Set of tasks
1 – In the passage on software taxation, how many tapes did Equitable say it produced on any day when it adapted a program, and where was each stored?
2 – Write the next part of the passage on software taxation and Equitable's program storage, starting after its final sentence.

Quoted passage
Start of Block
In order for a program to instruct computer execution, the magnetic tape copy of the program is loaded into memory. "In loading a program, nothing is taken from the storage media and nothing is added to the memory; rather, the user's computer reads the storage media and rearranges its memory to create a corresponding pattern of magnetic impulses." Note, Software and Sales Taxes: The Illusory Intangible, 63 B.U.L.Rev. 181, 189 (1983) (the B.U. Note) (Emphasis in original. Footnote omitted.). See also Note, Software Taxation: A Critical Reevaluation of the Notion of Intangibility, 1980 B.Y.U.L.Rev. 859, 871-72. The process of making changes to a program also takes place while the program is in memory. Equitable did not store the reproductions of the subject programs, or any adaptations thereof, in memory when they were not in use. They were stored peripherally. On any day when adaptations were made to a program, Equitable represents that it produced at least two tapes of the program, as changed. One was for storage on the computer premises, and the other was for storage off premises.
End of Block
Extracted entries
Start of Block
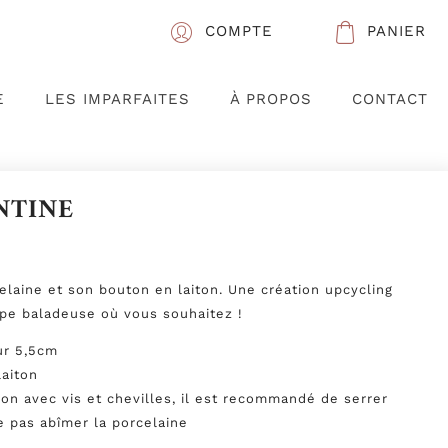
COMPTE
PANIER
E
LES IMPARFAITES
À PROPOS
CONTACT
NTINE
elaine et son bouton en laiton. Une création upcycling
pe baladeuse où vous souhaitez !
ur 5,5cm
laiton
ion avec vis et chevilles, il est recommandé de serrer
 pas abîmer la porcelaine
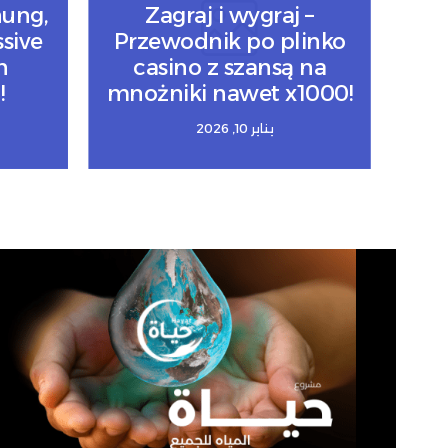
nung,
Zagraj i wygraj –
sive
Przewodnik po plinko
n
casino z szansą na
!
mnożniki nawet x1000!
يناير 10, 2026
End of Block
Answers for the exercise
1 – At least two tapes: one stored on the computer premises and one stored off premises.

2 –
The Comptroller's position is that Equitable acquired tapes containing program copies. Magnetic tapes are tangible personal property. Acquisition of such tapes under the license agreements is a sale, because Art. 81, § 324(d) provides that "sale" means "any transaction whereby title or possession, or both, of tangible personal property is or is to be transferred by any means whatsoever for a consideration including rental, lease, or license to use ...."

Amicus says that the transaction is a license to use the program, and that such a license is a form of intangible property. Equitable contends that the predominant purpose or essence of the transaction governs classification of the sale as involving either tangible or intangible property. In the transfer of computer programs via magnetic tape, the purpose is to obtain the program, an intangible, and not the tangible tape. In taking this position, Equitable is supported by the overwhelming numerical majority of reported...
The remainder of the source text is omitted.